Erstaunlicherweise ging es den im ersten Spiel noch so souveränen Skyliners ähnlich, was sicher auch an der Verteidigung der Berliner lag. Als Cherry nach 6:29 Minuten für Alba den ersten Korb aus dem Feld traf, lag sein Team nur 6:8 zurück. King legte nach, der Kampf war wieder offen – 11:10 nach dem ersten Viertel.

Albas großes Problem war in den vergangenen Wochen, dass es sich von auch kleinen gegnerischen Spurts nicht mehr erholte. Beim 13:18 (13.) blieben die Berliner aber vorerst noch im Spiel, wenn auch der Dreier von Quantez Robertson mit der Schlusssirene der ersten Halbzeit zum 23:29 weh tat. Albas Trefferquote hatte sich von 15 Prozent im ersten Viertel auf immer noch indiskutable 21 Prozent verbessert, die der Frankfurter lag konstant bei 36. Der Rückstand ließ sich also erklären.
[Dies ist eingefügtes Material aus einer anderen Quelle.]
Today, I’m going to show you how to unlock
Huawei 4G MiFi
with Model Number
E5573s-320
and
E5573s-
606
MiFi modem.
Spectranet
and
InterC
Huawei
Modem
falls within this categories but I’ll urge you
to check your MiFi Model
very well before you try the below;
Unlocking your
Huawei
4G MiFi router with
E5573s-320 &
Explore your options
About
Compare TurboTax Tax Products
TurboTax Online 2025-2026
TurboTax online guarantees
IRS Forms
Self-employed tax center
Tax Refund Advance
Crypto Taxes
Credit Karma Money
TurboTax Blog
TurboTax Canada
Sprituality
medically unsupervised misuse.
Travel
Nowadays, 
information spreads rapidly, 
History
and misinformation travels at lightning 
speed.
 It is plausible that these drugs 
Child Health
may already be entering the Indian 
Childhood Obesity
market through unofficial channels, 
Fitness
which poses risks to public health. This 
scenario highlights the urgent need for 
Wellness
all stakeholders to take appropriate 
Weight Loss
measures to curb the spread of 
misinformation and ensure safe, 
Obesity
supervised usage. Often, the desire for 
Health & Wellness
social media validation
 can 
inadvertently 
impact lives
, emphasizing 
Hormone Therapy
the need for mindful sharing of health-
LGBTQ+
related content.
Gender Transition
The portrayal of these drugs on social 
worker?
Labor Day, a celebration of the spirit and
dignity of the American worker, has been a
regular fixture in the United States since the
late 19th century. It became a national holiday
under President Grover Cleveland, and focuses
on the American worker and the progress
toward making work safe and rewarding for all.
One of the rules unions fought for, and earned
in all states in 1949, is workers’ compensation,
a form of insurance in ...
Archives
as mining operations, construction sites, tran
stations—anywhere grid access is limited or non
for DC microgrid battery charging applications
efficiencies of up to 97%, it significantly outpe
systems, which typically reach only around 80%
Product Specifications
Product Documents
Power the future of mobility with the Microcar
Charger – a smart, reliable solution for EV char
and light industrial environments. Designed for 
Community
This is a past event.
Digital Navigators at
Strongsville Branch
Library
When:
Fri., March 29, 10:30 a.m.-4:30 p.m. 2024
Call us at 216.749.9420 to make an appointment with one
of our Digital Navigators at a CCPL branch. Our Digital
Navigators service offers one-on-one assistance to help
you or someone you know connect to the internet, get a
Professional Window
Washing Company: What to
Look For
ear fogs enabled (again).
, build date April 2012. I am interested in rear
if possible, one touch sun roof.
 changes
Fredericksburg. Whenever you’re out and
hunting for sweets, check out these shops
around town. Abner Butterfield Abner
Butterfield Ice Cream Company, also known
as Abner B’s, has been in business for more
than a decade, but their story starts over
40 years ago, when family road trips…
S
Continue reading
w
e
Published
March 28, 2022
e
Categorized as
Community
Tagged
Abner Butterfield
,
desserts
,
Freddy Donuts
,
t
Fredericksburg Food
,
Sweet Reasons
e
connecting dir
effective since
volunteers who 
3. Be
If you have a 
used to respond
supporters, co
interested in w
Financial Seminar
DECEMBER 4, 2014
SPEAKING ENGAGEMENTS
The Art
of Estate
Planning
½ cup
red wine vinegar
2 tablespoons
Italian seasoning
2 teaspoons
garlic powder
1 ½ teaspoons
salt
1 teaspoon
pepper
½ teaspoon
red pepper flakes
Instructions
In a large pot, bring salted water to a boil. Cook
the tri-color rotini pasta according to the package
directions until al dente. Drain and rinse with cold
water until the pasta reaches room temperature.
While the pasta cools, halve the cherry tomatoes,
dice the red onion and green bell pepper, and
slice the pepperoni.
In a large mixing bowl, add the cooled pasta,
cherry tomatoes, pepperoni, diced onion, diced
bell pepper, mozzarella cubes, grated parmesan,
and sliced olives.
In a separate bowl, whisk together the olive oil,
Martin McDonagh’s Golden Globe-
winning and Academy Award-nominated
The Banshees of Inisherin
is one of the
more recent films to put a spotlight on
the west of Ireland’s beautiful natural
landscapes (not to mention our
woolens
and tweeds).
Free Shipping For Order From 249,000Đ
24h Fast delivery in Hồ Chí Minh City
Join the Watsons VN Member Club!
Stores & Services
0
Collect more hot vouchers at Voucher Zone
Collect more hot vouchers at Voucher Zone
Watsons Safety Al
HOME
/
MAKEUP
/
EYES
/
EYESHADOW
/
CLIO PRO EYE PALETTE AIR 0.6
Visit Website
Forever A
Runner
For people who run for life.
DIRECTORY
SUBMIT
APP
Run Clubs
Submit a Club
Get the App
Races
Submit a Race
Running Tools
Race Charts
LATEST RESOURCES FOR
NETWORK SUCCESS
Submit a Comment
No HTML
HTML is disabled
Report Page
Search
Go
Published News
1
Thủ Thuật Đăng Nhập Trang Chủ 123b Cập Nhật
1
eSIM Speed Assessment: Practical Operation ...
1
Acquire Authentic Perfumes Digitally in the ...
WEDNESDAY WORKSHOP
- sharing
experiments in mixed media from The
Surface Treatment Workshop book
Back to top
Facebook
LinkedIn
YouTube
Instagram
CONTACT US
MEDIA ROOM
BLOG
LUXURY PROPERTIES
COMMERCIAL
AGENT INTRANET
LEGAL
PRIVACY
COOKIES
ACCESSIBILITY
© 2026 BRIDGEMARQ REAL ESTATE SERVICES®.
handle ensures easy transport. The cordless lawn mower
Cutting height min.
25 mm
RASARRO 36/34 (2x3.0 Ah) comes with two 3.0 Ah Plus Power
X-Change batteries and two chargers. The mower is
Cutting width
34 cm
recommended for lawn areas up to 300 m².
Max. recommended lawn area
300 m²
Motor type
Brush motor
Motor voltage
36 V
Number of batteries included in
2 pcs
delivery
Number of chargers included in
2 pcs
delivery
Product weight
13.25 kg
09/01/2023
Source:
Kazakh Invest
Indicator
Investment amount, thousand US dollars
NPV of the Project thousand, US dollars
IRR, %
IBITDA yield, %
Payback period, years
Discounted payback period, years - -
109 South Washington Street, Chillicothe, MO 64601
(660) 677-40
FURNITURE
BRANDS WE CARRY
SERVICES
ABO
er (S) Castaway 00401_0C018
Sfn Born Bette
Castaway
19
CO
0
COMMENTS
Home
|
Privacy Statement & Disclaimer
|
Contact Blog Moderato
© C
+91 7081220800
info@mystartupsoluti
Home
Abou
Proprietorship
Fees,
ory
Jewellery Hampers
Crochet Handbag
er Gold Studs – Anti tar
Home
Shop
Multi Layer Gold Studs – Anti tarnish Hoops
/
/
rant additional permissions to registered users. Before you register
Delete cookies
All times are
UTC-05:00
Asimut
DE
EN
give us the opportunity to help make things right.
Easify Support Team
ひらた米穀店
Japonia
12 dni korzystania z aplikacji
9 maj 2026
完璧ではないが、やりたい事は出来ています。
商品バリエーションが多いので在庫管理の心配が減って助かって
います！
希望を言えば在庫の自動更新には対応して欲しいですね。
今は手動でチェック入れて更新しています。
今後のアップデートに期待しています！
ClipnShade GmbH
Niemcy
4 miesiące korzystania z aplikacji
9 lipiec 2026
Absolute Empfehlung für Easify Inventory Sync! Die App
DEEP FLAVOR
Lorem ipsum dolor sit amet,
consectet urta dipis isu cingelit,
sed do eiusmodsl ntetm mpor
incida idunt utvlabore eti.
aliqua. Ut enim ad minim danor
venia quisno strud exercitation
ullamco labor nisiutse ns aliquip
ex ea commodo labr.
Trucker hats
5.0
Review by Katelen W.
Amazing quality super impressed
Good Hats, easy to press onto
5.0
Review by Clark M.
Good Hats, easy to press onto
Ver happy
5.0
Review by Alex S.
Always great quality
Auch eine kleine Ehrung für die Berliner

Frankfurt wäre nach dem Gewinn des Fiba-Europapokals und einer Serie von zwölf Siegen in Folge ohnehin mit breiter Brust angereist. Dann wurden auch noch Robertson (31) unter der Woche zum besten Verteidiger der Liga und Coach Gordon Herbert (57) zum Trainer des Jahres gekürt. Eine kleine Ehrung hatte es für die Berliner auch gegeben: Ismet Akpinar, der gleich zu Beginn des dritten Viertels Alba mit fünf Punkten weiter im Spiel hielt, musste nur Bayerns Paul Zipser in der Kategorie „Bester deutscher Nachwuchsspieler“ den Vortritt lassen.

Die Partie näherte sich, was den Einsatz auf beiden Seiten anging, weiter der Grenze des Möglichen und Erlaubten. Die Frankfurter spielten jedoch gekonnter und öfter einen der Ihren frei. Beim 38:46 war Alba erneut beim Überholen gescheitert, aber noch waren knapp 14 Minuten zu spielen. Dass es bald wieder laut wurde, und zwar lauter als zuvor, lag an Akpinar. Auch, weil der 20-Jährige Albas Spiel besser zu ordnen schien als seine US-Kollegen, vor allem aber, weil er seinen dritten Dreier netzte. 48:51. „Ich war mit meinem Spiel schon zufrieden, aber ein Sieg wäre doppelt so schön“, gestand der Youngster.

Alba hatte im dritten Viertel mehr Punkte gemacht als in der ersten Halbzeit. Die Skyliners wackelten, aber sie fielen nicht, waren das geschlossenere Team, das derzeit ihren „besten Basketball“ spielt, wie Obradovic schon vor der Partie sagte. Alba hingegen zerreißt sich zwar und kämpft mit Herz, hat sich bislang aber noch nicht wieder als Mannschaft gefunden. Akpinars dritter Dreier zum 51:59 (33.) – Albas Youngster war am Ende zusammen mit Robert Lowery mit jeweils elf Punkten bester Berliner – wurde von den Fans noch einmal als Signal zur Aufholjagd gefeiert, aber die ließen die Frankfurter nicht zu, woran auch die späten Dreier von Dragan Milosavljevic und Jordan Taylor zum 61:65 nichts mehr ändern konnten.